Sounds complicated but its not. Its a txt record which informs all the email systems connected to the internet which email systems and servers can send email on behalf of your internet domain. Typically this would be your email provider and maybe your website server (although i’d frown on this). There’s loads of online tools available to help you generate the record correctly, and typically your email provider can generate the record when you set the account up. SPF isn’t foolproof though, so use it in conjunction with DMARC.

Enable DKIM (domain keys identified mail)

Typically DKIM is enabled when you set up your email account, DKIM uses certificates to inform the inbound email server that the outbound server has the right to send email on the domains behalf.

Enable DMARC (Domain-based Message Authentication Reporting and Conformance)

DMARC is an email validation system designed to protect your company’s email domain from being used for email spoofing, phishing scams and other cybercrimes. Its a reporting system which email systems use to report violations of SPF, DKIM to a specific email address, and importantly what to do with those emails (report and deliver, quarantine, or reject the email). Typically you’d start off reporting only, just to make sure you haven’t missed something, then move on to quarantine and finally reject.
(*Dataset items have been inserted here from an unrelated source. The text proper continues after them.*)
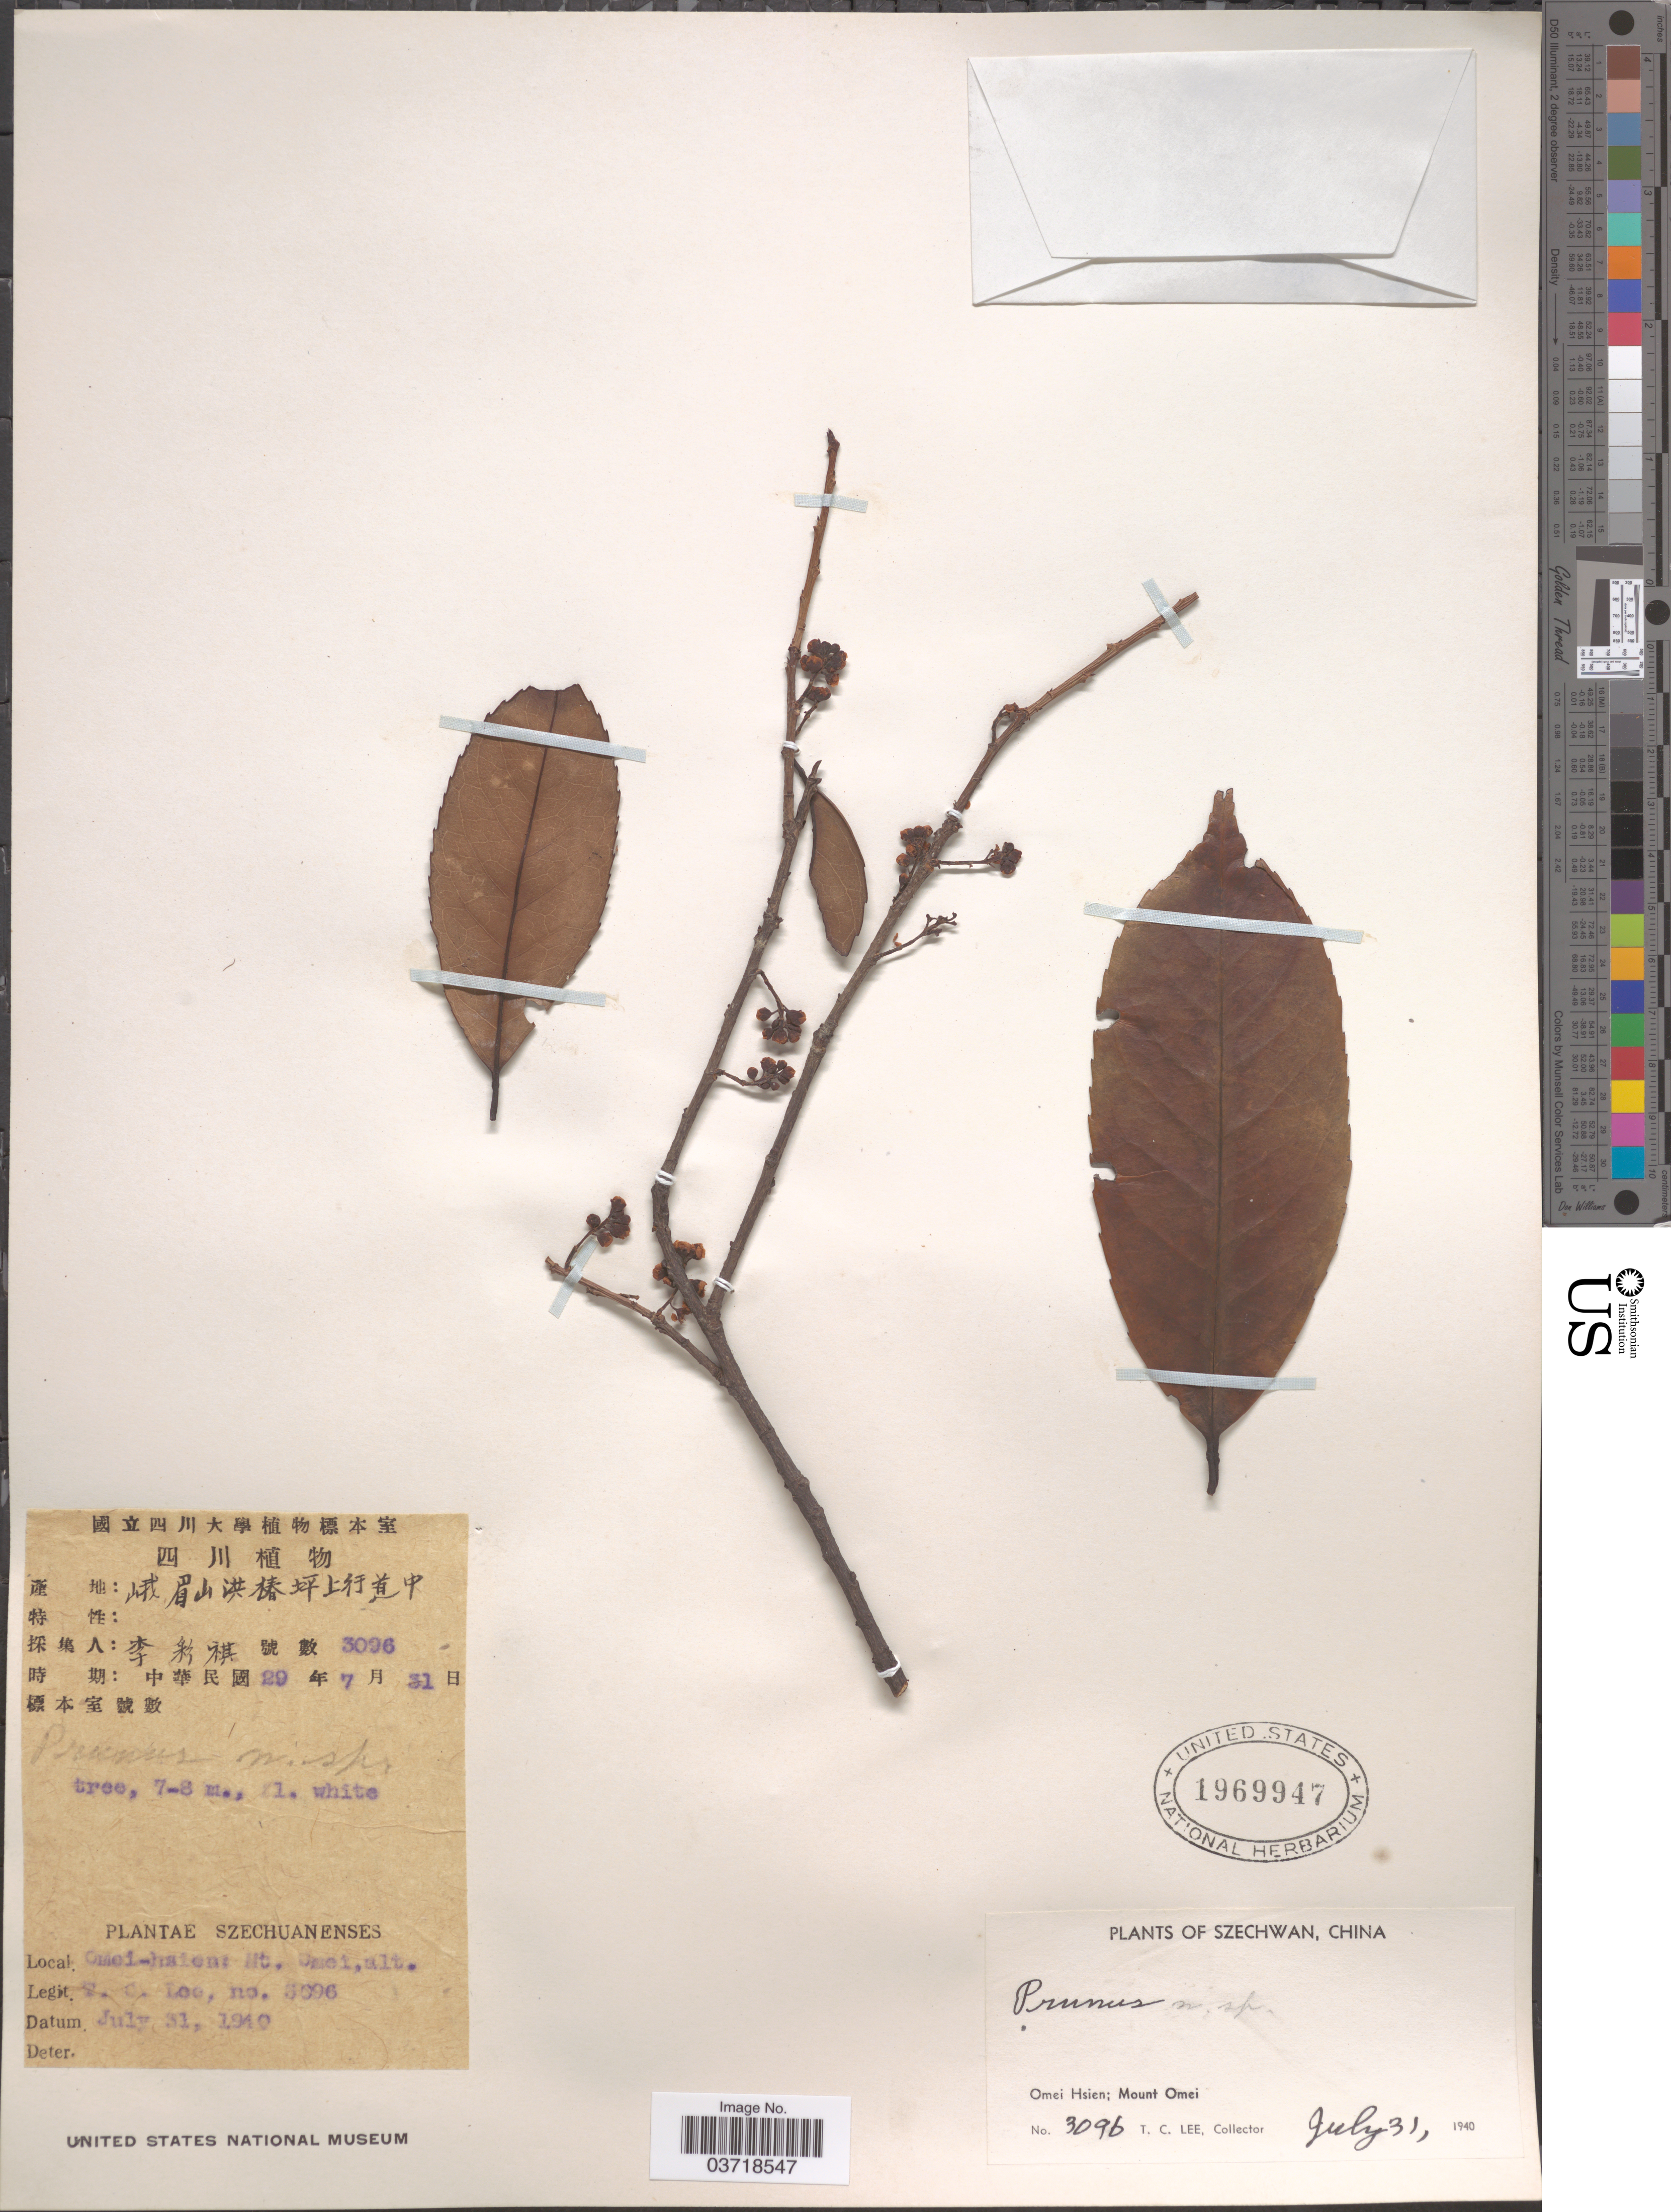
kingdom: Plantae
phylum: Tracheophyta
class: Magnoliopsida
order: Rosales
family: Rosaceae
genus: Prunus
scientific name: Prunus sp.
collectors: T. Lee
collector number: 3096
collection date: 1940-07-31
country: China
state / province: Sichuan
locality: Szechwan. Omei Hsien; Mount Omei.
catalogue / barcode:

Get a VMC (Verified Mark Certificate)

Read our concise guide to implementing Verified Mark Certificates You must have implemented SPF DKIM, DMARC and have a trademarked logo before you apply for a VMC. Verified Mark Certificates (VMCs) allow you to render your logo next to the “sender” field in email clients so that users see your mark—and that your organization has been authenticated. Before a user has even opened your email, they know that your organisation has a mark of quality about it, and your logo will be next to every email you send.

Administration

Ensure that the administrator has written checklists and policies for new starters, leavers, (ma/pa)ternity leave, leave of absence etc. A policy of the least privilege necessary to perform a role should be applied not just across email but across all systems.

Email like any data should have classifications (public, confidential, secret), automate policies such as email tagged as secret may not be shared outside the organisation. PPSN may not be emailed outside of the organisation.

Implement a structured security model, such as Discretionary Access Control (DAC), Non Discretionary Access Control (NDAC) , or Manditory Access control (MAC). Don’t get too hung up on these terms, so for example you might create a EMEA group, and everyone who works in EMEA has access to the Africa Folder, when a staff member leaves the EMEA team and relocates to the Asia team, remove them from the EMEA group and add them to the Asia group. A staff member may access confidential information for EMEA but not email tagged as secret.

Make it simple, sensible,logical and as unburdensome as possible.

Review the logs regularly

I mentioned this above, but it’s so important it deserves repeating.